The results of multivariable logistic regression suggested that MMSE has an absolute advantage in distinguishing patients with AD or PCA from healthy people, which is consistent with our clinical experience, as the flow area of SCP played an auxiliary role in the identification. MoCA is more efficient than MMSE in distinguishing patients with AD and PCA, which may be resulted from higher visual participation requirement in MoCA. In this study, there was no significant difference in CDR and MMSE between the AD group and the PCA group, but the MoCA scores of PCA patients were significantly lower than that of the AD patients. This also reminds us that scales requiring more visual involvement can amplify the cognitive impairment of PCA and help differentiate PCA from typical AD patients [1, 42].

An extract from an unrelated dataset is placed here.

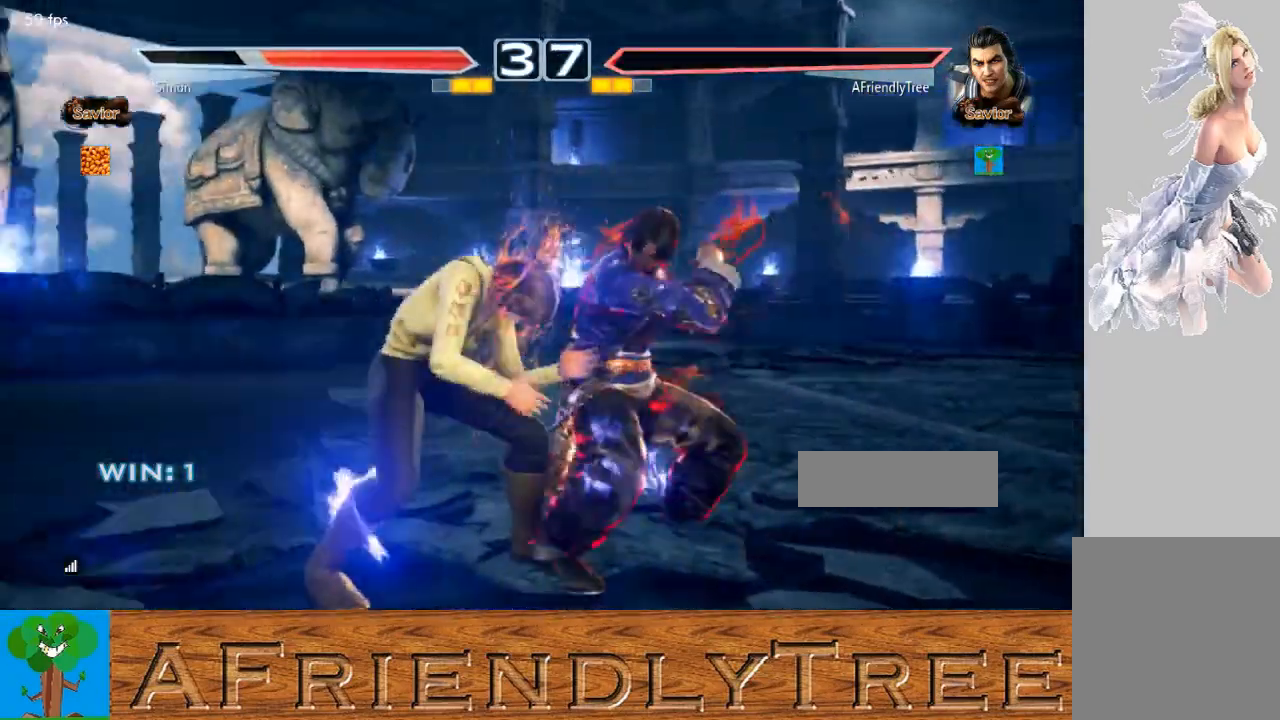
{"buttons": ["CIRCLE"], "left_stick": "down", "events": [[133, "SQUARE", "up"], [133, "TRIANGLE", "up"], [133, "left_stick", "center"], [300, "left_stick", "down"], [333, "CIRCLE", "down"]]}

Most studies have analyzed the correlation between retinal structure (e.g., the RNFL, GCL, etc.) thickness, and cognitive level (e.g., MMSE, MoCA scores), and the results were either correlated [17, 43] or uncorrelated [44, 45]. The present study investigated the correlation between the retinal vascular plexus and cognitive level, where vascular density and flow area in the ICP displayed a relatively strong, although still unsatisfying, correlation. The result may suggest that altered vascular structure was not a major cause of cognitive impairment in AD or PCA.

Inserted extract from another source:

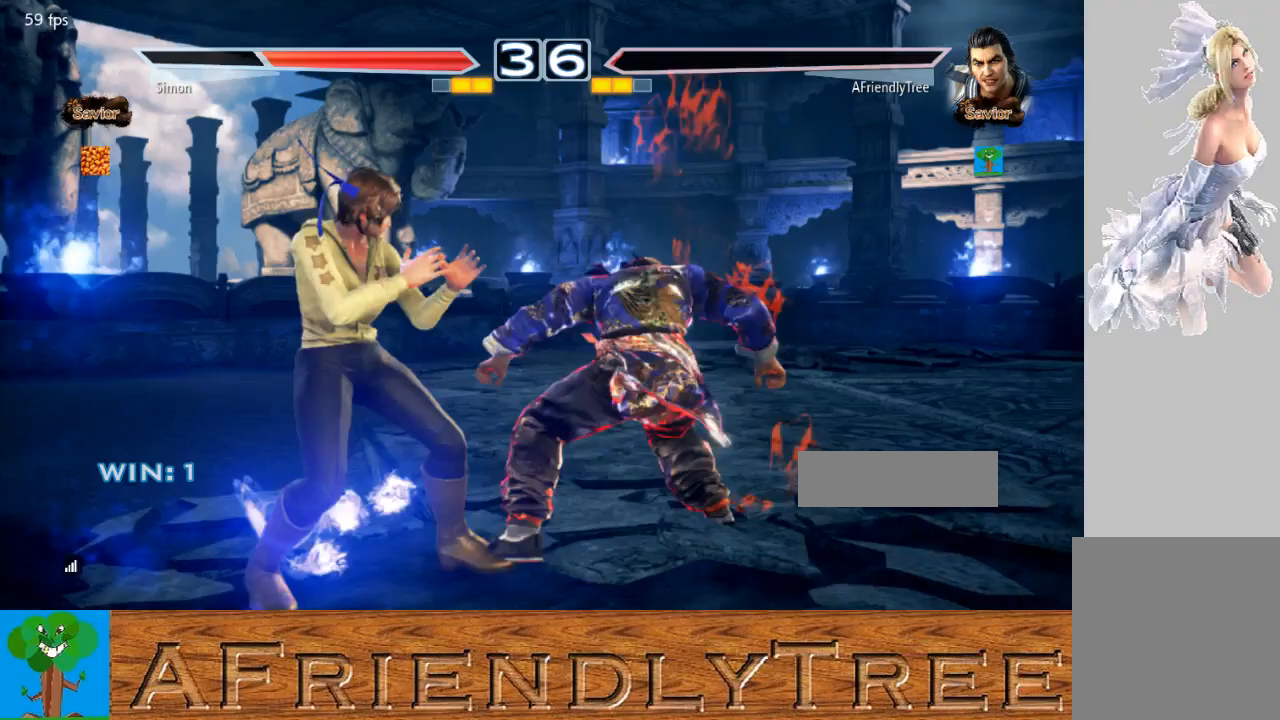
{"buttons": ["CIRCLE"], "left_stick": "down", "events": []}
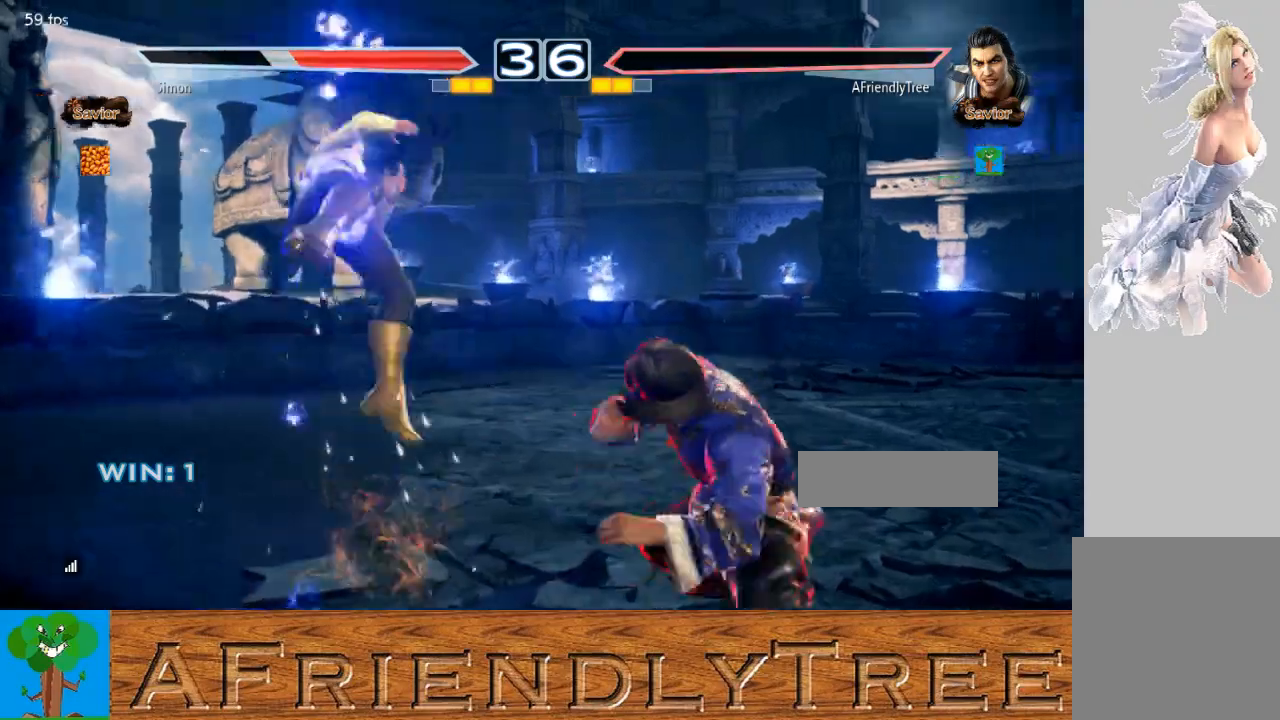
{"buttons": ["TRIANGLE"], "left_stick": "left", "events": [[67, "CIRCLE", "up"], [100, "left_stick", "center"], [167, "left_stick", "left"], [267, "TRIANGLE", "down"], [367, "TRIANGLE", "up"], [433, "TRIANGLE", "down"]]}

Overall, this study filled a gap in the data related to fundus structure and vascular perfusion in patients with PCA. Some of the differences between the groups found in the study cannot be convincingly explained at this stage and need to be supported by greater data and more in-depth studies. There were some limitations in this study. First, AD and PCA diagnoses were based on clinical and neuroimaging features, only partial patients received cerebrospinal fluid biomarkers and/or pathological markers based on the PET technique, which may lead to an inaccurate diagnosis or an incorrect inclusion of patients with superposition syndromes. Second, the overall sample size was small, particularly the PCA group, which may minimize the real effect. Third, owing to severe eccentricity in most eyes, images in the range of 3–6 mm were discarded for the parameter measurement to avoid obtaining false results, which was not in agreement with the recommended "minimum data set" by the Atlas of Retinal Imaging in Alzheimer's Study [46]. Finally, an investigation for retinal pathological markers of PCA and AD was not performed, which may have resulted in overlooking the underlying mode of onset and pathogenic mechanism.

Conclusions

This study investigated alternations of retinal structural and vascular indicators in PCA patients and validated these alternations in AD patients. The SS-OCTA technique may be helpful for non-invasive identification of AD and PCA from HC, and a promising method of differentiating PCA from typical AD.